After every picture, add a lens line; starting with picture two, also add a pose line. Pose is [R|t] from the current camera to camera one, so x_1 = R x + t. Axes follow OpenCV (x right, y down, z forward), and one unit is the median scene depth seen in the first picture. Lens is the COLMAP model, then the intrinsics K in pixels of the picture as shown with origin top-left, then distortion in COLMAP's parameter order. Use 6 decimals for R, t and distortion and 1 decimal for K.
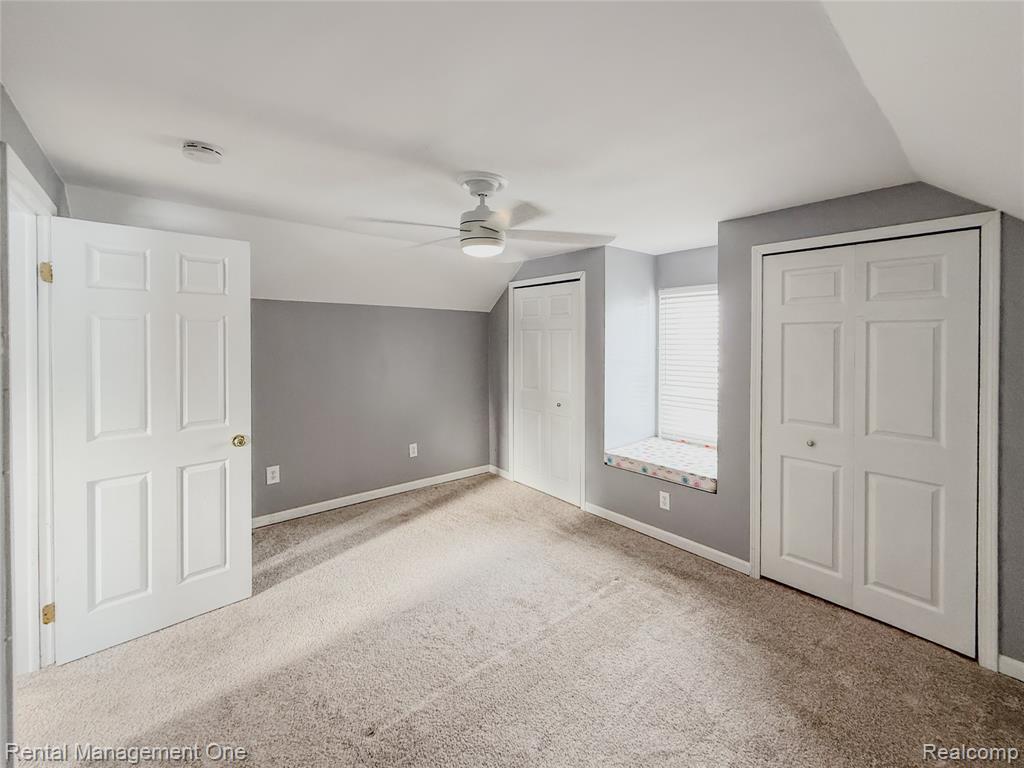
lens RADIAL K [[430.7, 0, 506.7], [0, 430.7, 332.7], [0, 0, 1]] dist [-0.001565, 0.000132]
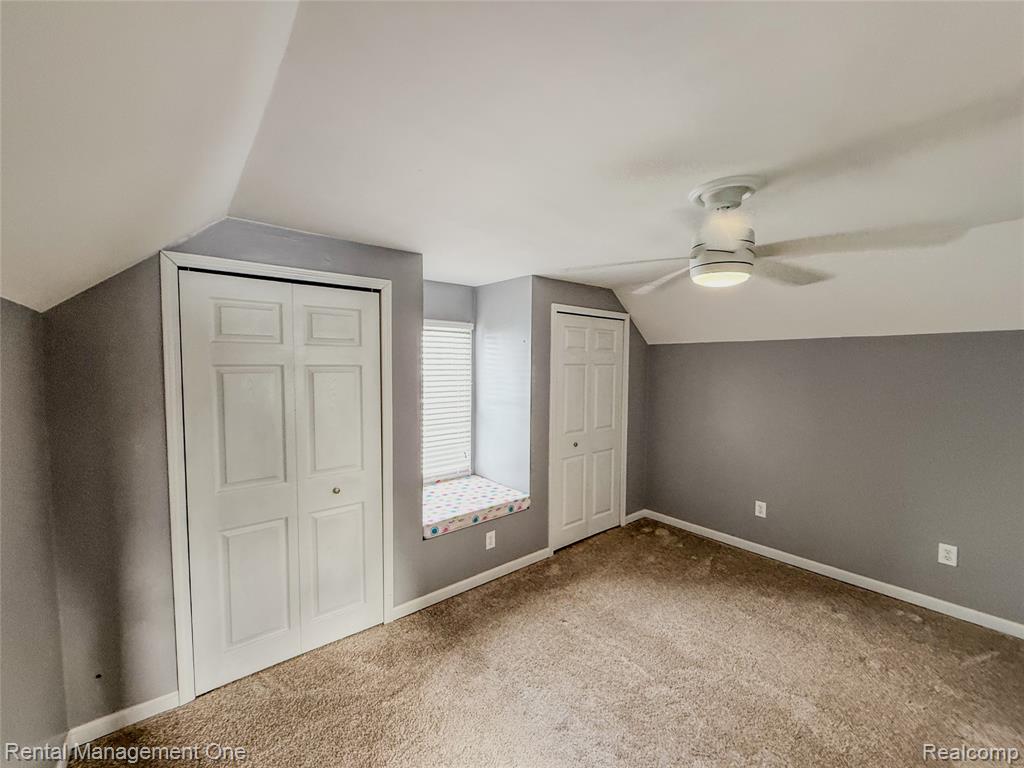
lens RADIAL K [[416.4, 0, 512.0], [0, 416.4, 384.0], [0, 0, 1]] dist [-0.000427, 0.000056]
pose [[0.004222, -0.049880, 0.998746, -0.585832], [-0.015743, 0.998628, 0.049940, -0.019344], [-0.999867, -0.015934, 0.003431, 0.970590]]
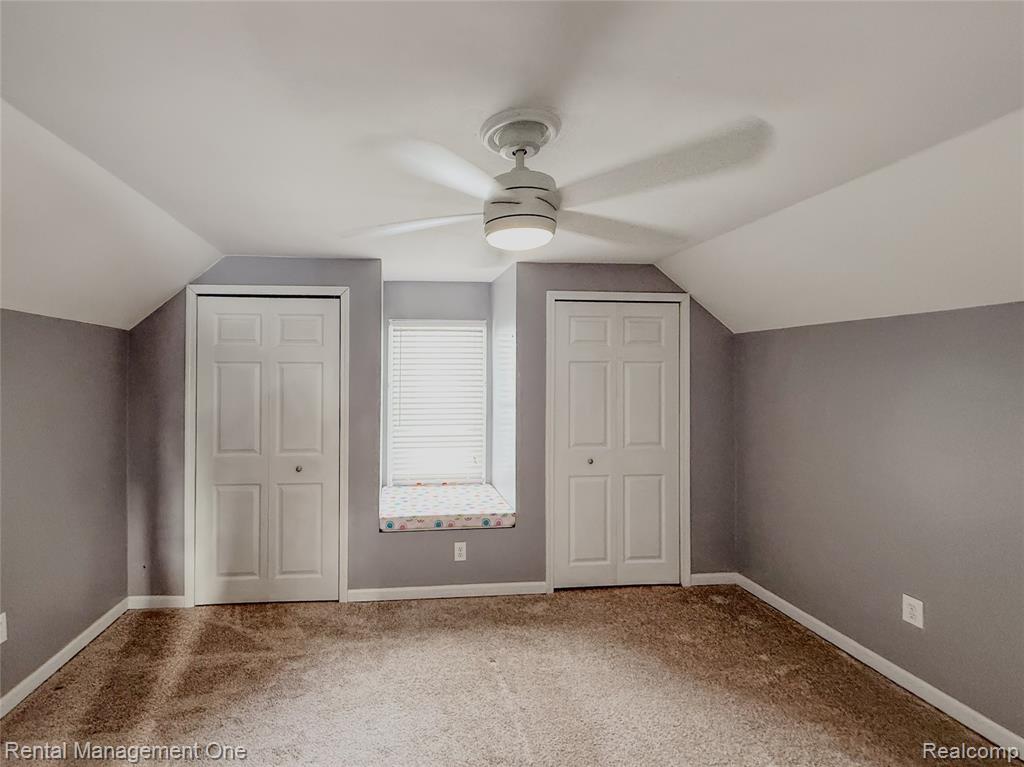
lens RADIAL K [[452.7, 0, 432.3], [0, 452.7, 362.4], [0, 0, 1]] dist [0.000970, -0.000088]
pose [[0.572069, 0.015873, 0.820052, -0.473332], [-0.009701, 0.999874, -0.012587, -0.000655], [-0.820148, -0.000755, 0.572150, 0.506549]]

* * * * * * * * *

Keeping the pictures out, output the records from above exactly and completely.

# Answer space:
After every picture, add a lens line; starting with picture two, also add a pose line. Pose is [R|t] from the current camera to camera one, so x_1 = R x + t. Axes follow OpenCV (x right, y down, z forward), and one unit is the median scene depth seen in the first picture. Lens is the COLMAP model, then the intrinsics K in pixels of the picture as shown with origin top-left, then distortion in COLMAP's parameter order. Use 6 decimals for R, t and distortion and 1 decimal for K.
lens RADIAL K [[430.7, 0, 506.7], [0, 430.7, 332.7], [0, 0, 1]] dist [-0.001565, 0.000132]
lens RADIAL K [[416.4, 0, 512.0], [0, 416.4, 384.0], [0, 0, 1]] dist [-0.000427, 0.000056]
pose [[0.004222, -0.049880, 0.998746, -0.585832], [-0.015743, 0.998628, 0.049940, -0.019344], [-0.999867, -0.015934, 0.003431, 0.970590]]
lens RADIAL K [[452.7, 0, 432.3], [0, 452.7, 362.4], [0, 0, 1]] dist [0.000970, -0.000088]
pose [[0.572069, 0.015873, 0.820052, -0.473332], [-0.009701, 0.999874, -0.012587, -0.000655], [-0.820148, -0.000755, 0.572150, 0.506549]]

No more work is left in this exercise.